Well, this year I’ve been studying statistical learning during my free time — not only because I think it’s useful, but also because I feel powerful when I can predict something. Finding patterns feels like casting special spells in a game 🧙️✨ (it’s exciting… but you can’t do it all the time).

Most of the time, I’m building queries, doing descriptive statistics, creating data visualizations, and so on. These things can be complementary, depending on the scenarios you’re working with and the problems you’re trying to solve.

This year, I decided to join the statistical learning online course from Stanford University, and it’s been quite fun! I know it’s a classic (especially for analysts who use R), but I hadn’t had the chance to really focus on it until now.

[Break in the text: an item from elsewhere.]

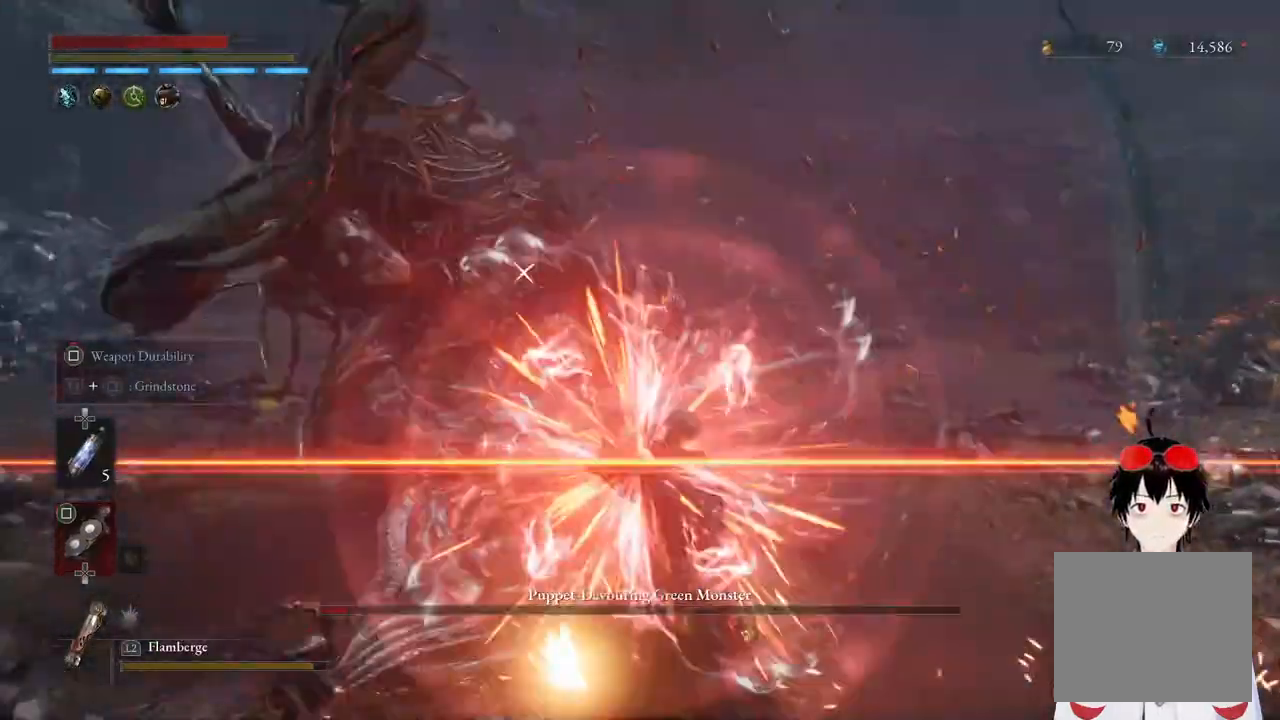
{"buttons": [], "left_stick": "center", "right_stick": "center", "events": [[233, "L1", "up"], [233, "left_stick", "center"]]}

The very first algorithms introduced in the course are KNN and linear regression — both are pretty interesting, and why not say complementary too?

If you think about it, KNN is one of the simplest modeling concepts out there. Imagine asking someone with no data science background to guess the temperature on a specific day of a certain month — and then giving them some past weather data. Chances are, they’d look at similar dates from previous years, take the average of those temperatures, and voilà — we’ve got a prediction!

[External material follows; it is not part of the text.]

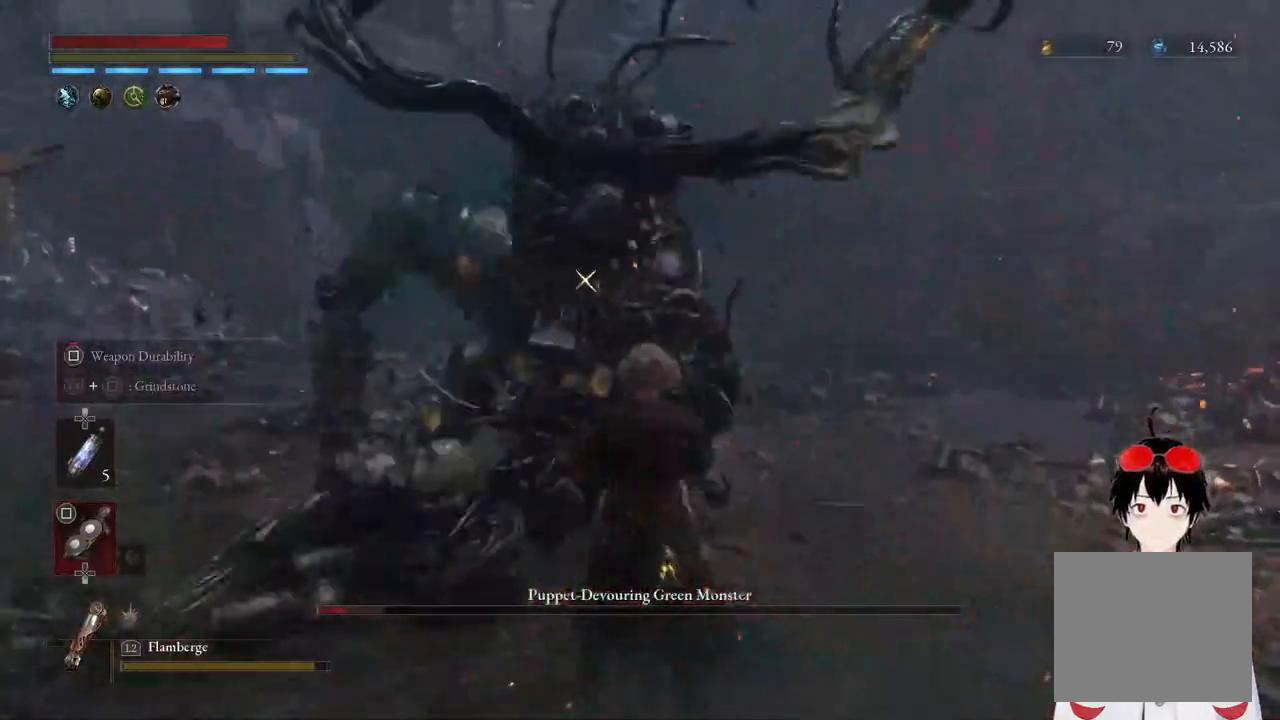
{"buttons": [], "left_stick": "left", "right_stick": "center", "events": [[250, "left_stick", "up"], [367, "L1", "up"], [367, "left_stick", "center"], [467, "left_stick", "left"]]}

KNN works in a similar way, right? It takes the closest data points to the one we want to predict and averages them.

Of course, while it’s a powerful technique, it becomes less appropriate when we have multiple predictors. The issue here is that we’re increasing the number of dimensions in our data, and in higher dimensions, the K closest neighbors might not be that close anymore. (This is known as the curse of dimensionality).

Besides that, there’s also a problem near the edges of the data. Imagine we want to predict the temperature of a day that’s going to be very hot — let’s say 30°C — in a city that rarely sees such temperatures. If we rely on previous years for this prediction, we might be near the edge of the available data, and the average would likely pull our prediction down.

Check the intuition below:

set.seed( 50 )
temperatures <- rnorm( n = 10, mean = 20, sd = 5 )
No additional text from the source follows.